▸ PROBLEMS AND TASKS:
1. How would you render this sentence from the mlx5 subfunction cover letter in Spanish: "When a subfunction is activated, it results in an auxiliary device."
2. Could you carry on the mlx5 subfunction cover letter, starting right after its final sentence about the driver creating supported class devices?

▸ GIVEN PASSAGE:

════

Netdev Archive on lore.kernel.org
 help / color / Atom feed
From: Parav Pandit <parav@nvidia.com>
To: <netdev@vger.kernel.org>, <linux-rdma@vger.kernel.org>,
	<gregkh@linuxfoundation.org>
Cc: <jiri@nvidia.com>, <jgg@nvidia.com>, <dledford@redhat.com>,
	<leonro@nvidia.com>, <saeedm@nvidia.com>, <kuba@kernel.org>,
	<davem@davemloft.net>, Parav Pandit <parav@nvidia.com>
Subject: [PATCH net-next 00/13] Add mlx5 subfunction support
Date: Thu, 12 Nov 2020 21:24:10 +0200
Message-ID: <20201112192424.2742-1-parav@nvidia.com> (raw)

Hi Dave, Jakub, Greg,

This series introduces support for mlx5 subfunction (SF).
A subfunction is a portion of a PCI device that supports multiple
classes of devices such as netdev, RDMA and more.

This patchset is based on Leon's series [3].
It is a third user of proposed auxiliary bus [4].

Subfunction support is discussed in detail in RFC [1] and [2].
RFC [1] and extension [2] describes requirements, design, and proposed
plumbing using devlink, auxiliary bus and sysfs for systemd/udev
support.

Patch summary:
--------------
Patch 1 to 6 prepares devlink:
Patch-1 prepares code to handle multiple port function attributes
Patch-2 introduces devlink pcisf port flavour similar to pcipf and pcivf
Patch-3 adds port add and delete driver callbacks
Patch-4 adds port function state get and set callbacks
Patch-5 refactors devlink to avoid using global mutext
Patch-6 uses refcount to allow creating devlink instance from existing
one
Patch 7 to 13 implements mlx5 pieces for SF support.
Patch-7 adds SF auxiliary device
Patch-8 adds SF auxiliary driver
Patch-9 prepares eswitch to handler SF vport
PAtch-10 adds eswitch helpers to add/remove SF vport
Patch-11 adds SF device configuration commands
Patch-12 implements devlink port add/del callbacks
Patch-13 implements devlink port function get/set callbacks

More on SF plumbing below.

overview:
--------
A subfunction can be created and deleted by a user using devlink port
add/delete interface.

A subfunction can be configured using devlink port function attributes
before its activated.

When a subfunction is activated, it results in an auxiliary device.
A driver binds to the auxiliary device that further creates supported
class devices.

════

▸ THE DATA:

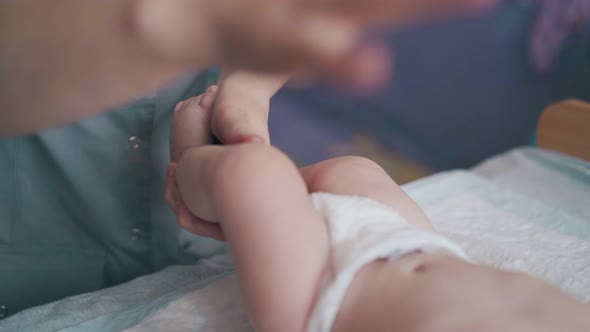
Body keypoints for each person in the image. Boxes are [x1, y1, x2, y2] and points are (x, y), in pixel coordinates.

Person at [0, 0, 496, 317]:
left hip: (182, 217)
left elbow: (271, 16)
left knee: (329, 174)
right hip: (42, 228)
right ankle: (196, 156)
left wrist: (246, 92)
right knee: (309, 175)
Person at [166, 87, 590, 332]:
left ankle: (193, 163)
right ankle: (272, 211)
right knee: (354, 171)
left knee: (254, 174)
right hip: (418, 246)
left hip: (326, 300)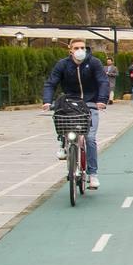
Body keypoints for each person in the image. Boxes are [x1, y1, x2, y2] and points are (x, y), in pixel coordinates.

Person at [42, 39, 109, 189]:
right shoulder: (63, 64)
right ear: (70, 50)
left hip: (90, 103)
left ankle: (93, 175)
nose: (80, 50)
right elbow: (51, 83)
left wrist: (102, 100)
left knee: (90, 138)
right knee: (61, 120)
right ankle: (63, 144)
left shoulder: (94, 63)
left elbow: (103, 81)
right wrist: (47, 101)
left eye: (82, 47)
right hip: (70, 102)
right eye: (76, 48)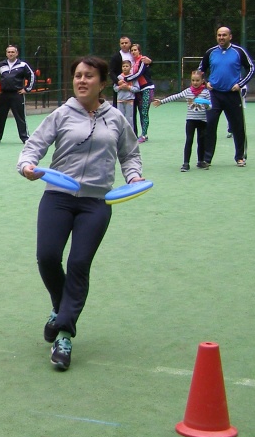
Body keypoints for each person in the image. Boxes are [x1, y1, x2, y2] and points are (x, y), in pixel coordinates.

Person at [17, 56, 143, 371]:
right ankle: (60, 308)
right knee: (47, 257)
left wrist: (134, 177)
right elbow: (34, 145)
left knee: (78, 264)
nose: (82, 80)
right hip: (58, 196)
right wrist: (27, 165)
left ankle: (64, 333)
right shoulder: (61, 114)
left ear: (103, 83)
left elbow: (130, 154)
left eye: (89, 76)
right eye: (77, 75)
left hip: (96, 202)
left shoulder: (116, 118)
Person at [198, 26, 254, 168]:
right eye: (219, 35)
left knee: (237, 126)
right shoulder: (210, 52)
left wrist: (240, 84)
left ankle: (240, 157)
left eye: (224, 35)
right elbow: (200, 70)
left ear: (230, 36)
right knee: (209, 125)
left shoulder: (238, 51)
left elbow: (251, 68)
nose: (221, 37)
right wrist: (205, 82)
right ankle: (207, 159)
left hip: (232, 95)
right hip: (214, 95)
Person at [152, 69, 211, 171]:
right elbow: (175, 97)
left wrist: (206, 105)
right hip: (191, 120)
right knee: (189, 140)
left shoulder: (206, 93)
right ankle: (186, 163)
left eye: (197, 80)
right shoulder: (188, 91)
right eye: (193, 80)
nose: (195, 82)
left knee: (201, 141)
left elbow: (210, 106)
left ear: (202, 81)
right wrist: (161, 102)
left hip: (202, 121)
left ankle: (201, 161)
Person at [0, 45, 35, 143]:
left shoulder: (23, 65)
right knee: (0, 117)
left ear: (16, 53)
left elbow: (31, 76)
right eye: (9, 52)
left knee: (20, 117)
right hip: (3, 95)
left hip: (17, 95)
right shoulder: (0, 65)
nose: (10, 54)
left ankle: (25, 138)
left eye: (12, 52)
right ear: (6, 53)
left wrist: (27, 89)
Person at [128, 43, 154, 143]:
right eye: (132, 50)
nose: (133, 52)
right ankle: (144, 134)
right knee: (140, 112)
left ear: (139, 51)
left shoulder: (142, 60)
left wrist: (126, 79)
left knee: (144, 112)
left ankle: (144, 135)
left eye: (135, 50)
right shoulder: (133, 63)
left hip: (147, 88)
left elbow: (139, 74)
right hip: (139, 90)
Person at [109, 36, 136, 131]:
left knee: (132, 114)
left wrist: (150, 63)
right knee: (118, 113)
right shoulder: (116, 57)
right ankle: (118, 133)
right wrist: (118, 82)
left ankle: (133, 134)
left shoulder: (134, 54)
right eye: (122, 43)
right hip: (120, 89)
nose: (124, 45)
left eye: (126, 43)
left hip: (132, 89)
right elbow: (111, 72)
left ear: (130, 43)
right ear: (120, 44)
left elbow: (143, 65)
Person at [114, 60, 138, 125]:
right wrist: (120, 87)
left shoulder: (133, 77)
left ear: (130, 67)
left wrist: (128, 87)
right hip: (120, 100)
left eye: (127, 66)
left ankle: (130, 131)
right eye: (123, 66)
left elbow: (137, 89)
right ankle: (121, 131)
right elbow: (115, 88)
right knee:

════

▸ TASK RESPONSES:
1. Cuando se activa una subfunción, se genera un dispositivo auxiliar.

2.
short example sequence:
-----------------------
Change device to switchdev mode:
$ devlink dev eswitch set pci/0000:06:00.0 mode switchdev

Add a devlink port of subfunction flaovur:
$ devlink port add pci/0000:06:00.0 flavour pcisf pfnum 0 sfnum 88

Configure mac address of the port function:
$ devlink port function set ens2f0npf0sf88 hw_addr 00:00:00:00:88:88

Now activate the function:
$ devlink port function set ens2f0npf0sf88 state active

Now use the auxiliary device and class devices:
$ devlink dev show
pci/0000:06:00.0
auxiliary/mlx5_core.sf.4

$ ip link show
127: ens2f0np0: <BROADCAST,MULTICAST> mtu 1500 qdisc noop state DOWN mode DEFAULT group default qlen 1000
    link/ether 24:8a:07:b3:d1:12 brd ff:ff:ff:ff:ff:ff
    altname enp6s0f0np0
129: p0sf88: <BROADCAST,MULTICAST> mtu 1500 qdisc noop state DOWN mode DEFAULT group default qlen 1000
    link/ether 00:00:00:00:88:88 brd ff:ff:ff:ff:ff:ff

$ rdma dev show
43: rdmap6s0f0: node_type ca fw 16.28.1002 node_guid 248a:0703:00b3:d112 sys_image_guid 248a:0703:00b3:d112
44: mlx5_0: node_type ca fw 16.28.1002 node_guid 0000:00ff:fe00:8888 sys_image_guid 248a:0703:00b3:d112

subfunction (SF) in detail:
---------------------------
- A sub-function is a portion of the PCI device which supports multiple
  classes of devices such as netdev, RDMA and more.
- A SF netdev has its own dedicated queues(txq, rxq).
- A SF RDMA device has its own QP1, GID table and other RDMA resources.
- A SF supports eswitch representation and tc offload support similar
  to existing PF and VF representors.
- User must configure eswitch to send/receive SF's packets.
- A SF shares PCI level resources with other SFs and/or with its
  parent PCI function.
  For example, an SF shares IRQ vectors with other SFs and its
  PCI function.
  In future it may have dedicated IRQ vector per SF.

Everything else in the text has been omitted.